Keto Creamy Buffalo Chicken Soup

  • Prep time: 15 minutes
  • Cook time: 25 minutes
  • Serves: 6 (Serving Size: 1 cup)
  • Calories 242.3


  • 2 Tbsp butter, (if using Instant Pot)
  • 1.5 pounds boneless, skinless chicken breast
  • 1/2 medium onion, chopped
  • 2 ribs celery, chopped
  • 2 medium carrots, peeled & sliced, optional
  • 3 cups chicken broth, I used reduced sodium
  • 1 tsp garlic powder
  • 1/2 tsp onion powder
  • 1/2 tsp dried thyme
  • 1/4 tsp paprika
  • 1/4 tsp salt
  • 1/4 tsp black pepper
  • 1/3 cup buffalo wing sauce, I use Frank's
  • 4 oz cream cheese, softened & cut into small chunks


Instant Pot:

  • 1)

    Add butter into bottom of Instant Pot and press the saute button.

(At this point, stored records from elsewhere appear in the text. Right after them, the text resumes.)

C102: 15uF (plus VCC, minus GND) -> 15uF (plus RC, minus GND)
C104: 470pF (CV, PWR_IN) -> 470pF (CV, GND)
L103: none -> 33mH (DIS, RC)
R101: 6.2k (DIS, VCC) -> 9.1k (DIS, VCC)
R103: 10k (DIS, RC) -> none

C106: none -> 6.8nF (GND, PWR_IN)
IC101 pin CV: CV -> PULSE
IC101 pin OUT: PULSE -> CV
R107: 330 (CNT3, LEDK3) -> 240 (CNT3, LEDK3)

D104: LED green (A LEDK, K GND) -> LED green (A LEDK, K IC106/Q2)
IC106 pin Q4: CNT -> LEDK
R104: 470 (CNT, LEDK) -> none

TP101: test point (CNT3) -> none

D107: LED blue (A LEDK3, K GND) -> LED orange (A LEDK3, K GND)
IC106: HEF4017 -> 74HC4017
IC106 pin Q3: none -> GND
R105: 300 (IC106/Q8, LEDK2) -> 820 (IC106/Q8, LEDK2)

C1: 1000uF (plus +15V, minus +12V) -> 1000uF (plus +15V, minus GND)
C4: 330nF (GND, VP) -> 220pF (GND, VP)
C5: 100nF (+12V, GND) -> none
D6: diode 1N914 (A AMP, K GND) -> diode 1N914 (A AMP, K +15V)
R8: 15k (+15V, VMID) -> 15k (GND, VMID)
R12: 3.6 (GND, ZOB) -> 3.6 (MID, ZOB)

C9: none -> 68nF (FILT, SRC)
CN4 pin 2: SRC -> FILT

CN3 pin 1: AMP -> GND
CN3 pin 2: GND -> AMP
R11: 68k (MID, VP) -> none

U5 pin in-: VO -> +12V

Once melted, add chopped onion, celery and carrots and saute until tender.

  • 2)

    Add chicken broth, seasonings and buffalo sauce to pot. Stir together and add chicken breast.

  • 3)

    Cook on manual/high pressure for 15 minutes. Natural release pressure for 10 minutes, then manually release any remaining pressure.

  • 4)

    Remove chicken breast from pot and shred. Add shredded chicken back into pot and stir. 

  • 5)

    Add softened cream cheese to Instant Pot. Whisk constantly until cream cheese is melted and soup is creamy. Taste and add more buffalo sauce, if desired. Serve hot with your favorite garnishes. 

Slow Cooker:

  • 1)

    Add chopped onion, celery, carrots, chicken broth, seasonings and buffalo sauce to slow cooker. Stir together and add in chicken breast.

  • 2)

    Cover with lid and cook on low for 6-7 hours or on high for 3-4 hours, until chicken is cooked through and shreds easily. 

  • 3)

    Remove chicken and shred with two forks. Add shredded chicken back into slow cooker and stir. 

  • 4)

    Add softened cream cheese to slow cooker. Whisk constantly until cream cheese is melted and soup is creamy. Taste and add more buffalo sauce, if desired. Serve hot with your favorite garnishes.